* Job
The entries below contain a line with "hfov_deg: 70.4" and a line with "exposure_s: 1/121". Quote exactly those two lines and all lines between them.

* Extracted information

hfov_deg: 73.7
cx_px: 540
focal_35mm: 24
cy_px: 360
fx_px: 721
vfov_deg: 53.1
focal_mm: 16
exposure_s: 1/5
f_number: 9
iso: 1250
* * *
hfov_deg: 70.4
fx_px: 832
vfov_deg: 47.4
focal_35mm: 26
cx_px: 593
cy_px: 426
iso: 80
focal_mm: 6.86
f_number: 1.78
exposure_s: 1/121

* Solution for this exercise
hfov_deg: 70.4
fx_px: 832
vfov_deg: 47.4
focal_35mm: 26
cx_px: 593
cy_px: 426
iso: 80
focal_mm: 6.86
f_number: 1.78
exposure_s: 1/121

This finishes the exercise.